Characteristic Explanation
Understandability Information provided in financial statements should be readily understandable by users who are assumed to have a reasonable knowledge of business and economic activities and accounting and a willingness to study the information with reasonable diligence.
Relevance To be useful, information must be relevant to the decision-making needs of users. Information has the quality of relevance when it influences the economic decisions of users by helping them evaluate past, present or future events or confirming, or correcting, their past evaluations. The relevance of information is affected by its nature and materiality. Information is material if its omission or misstatement could influence the economic decisions of users. Materiality provides a threshold or cut-off point rather than being a primary qualitative characteristic which information must have if it is to be useful.

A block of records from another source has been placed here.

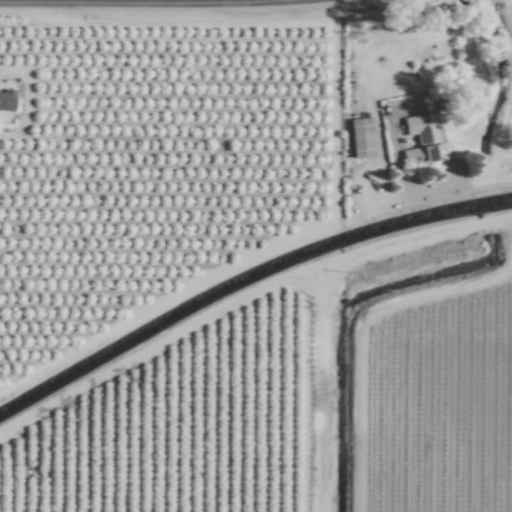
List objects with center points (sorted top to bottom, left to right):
building: (7, 100)
building: (361, 138)
building: (423, 139)
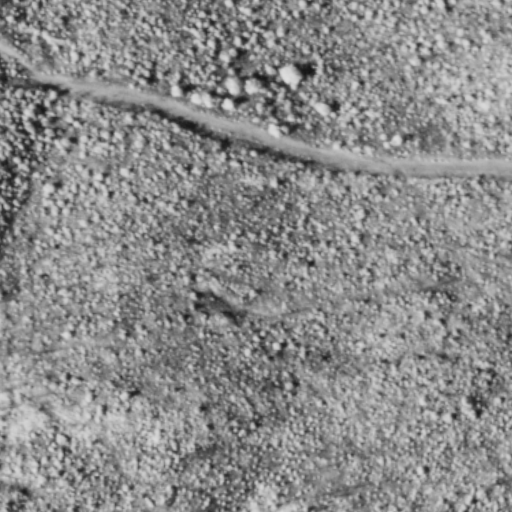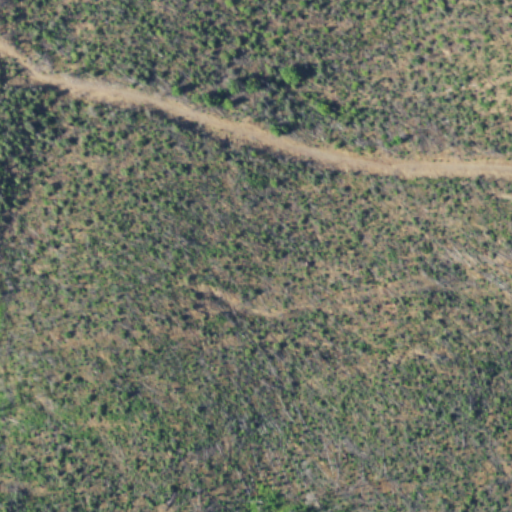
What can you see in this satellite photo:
road: (248, 136)
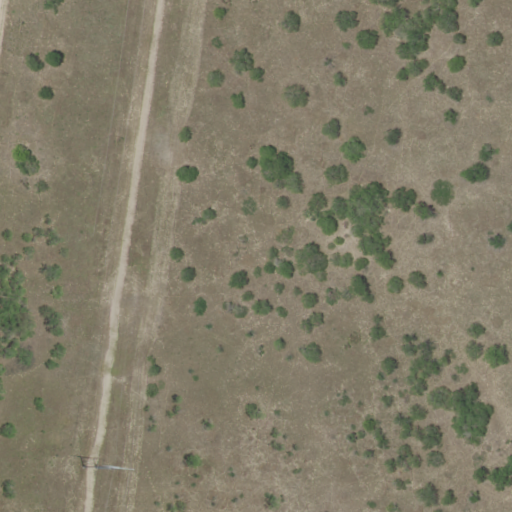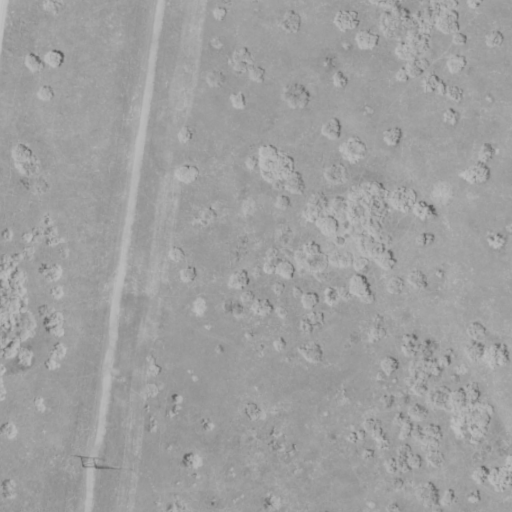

Reliability Information has the quality of reliability when it is free from material error and bias and can be depended upon by users to represent faithfully that which it either purports to represent or could reasonably be expected to represent. A balance sheet should represent faithfully the transactions and other events that result in assets, liabilities and equity of the entity at the reporting date which meet the recognition criteria.
Comparability Users must be able to compare the financial statements of an entity through time in order to identify trends in its financial position and performance. Users must also be able to compare the financial statements of different entities in order to evaluate their relative financial position, performance and changes in financial position. Hence, the measurement and display of the financial effect of similar transactions and other events must be carried out in a consistent way within and between entities and over time.
Two years later, in May 2008, the IASB and FASB issued a further Exposure Draft on the objective of financial reporting and qualitative characteristics of financial reporting information (FASB, 2008). The boards reaffirmed that the objective of financial reporting was:
“... to provide financial information about the reporting entity that is useful to present and potential equity investors, lenders and other creditors in making decisions in their capacity as capital providers” (FASB, 2008, p. 1).
In September 2010, the IASB issued its Conceptual Framework for Financial Reporting (The IFRS Framework) (IASB, 2010). The overall aim of financial reporting was noted as being to: provide information for “present and potential investors, lenders and other creditors” (paragraph. OB2); as with the prior framework, the IFRS framework focused on the decision usefulness of financial information for those:
“Who [investors, lenders and other creditors] use that information to make decisions about buying, selling or holding equity or debt instruments and providing or settling loans or other forms of credit” (paragraph OB2).
The Ministry of Commerce and Industry issued a Ministerial Resolution (No. 18) in 1990 obligating companies operating in Kuwait to adhere the IAS and other IASB requirements when preparing their financial statements55 (see Chapter Two).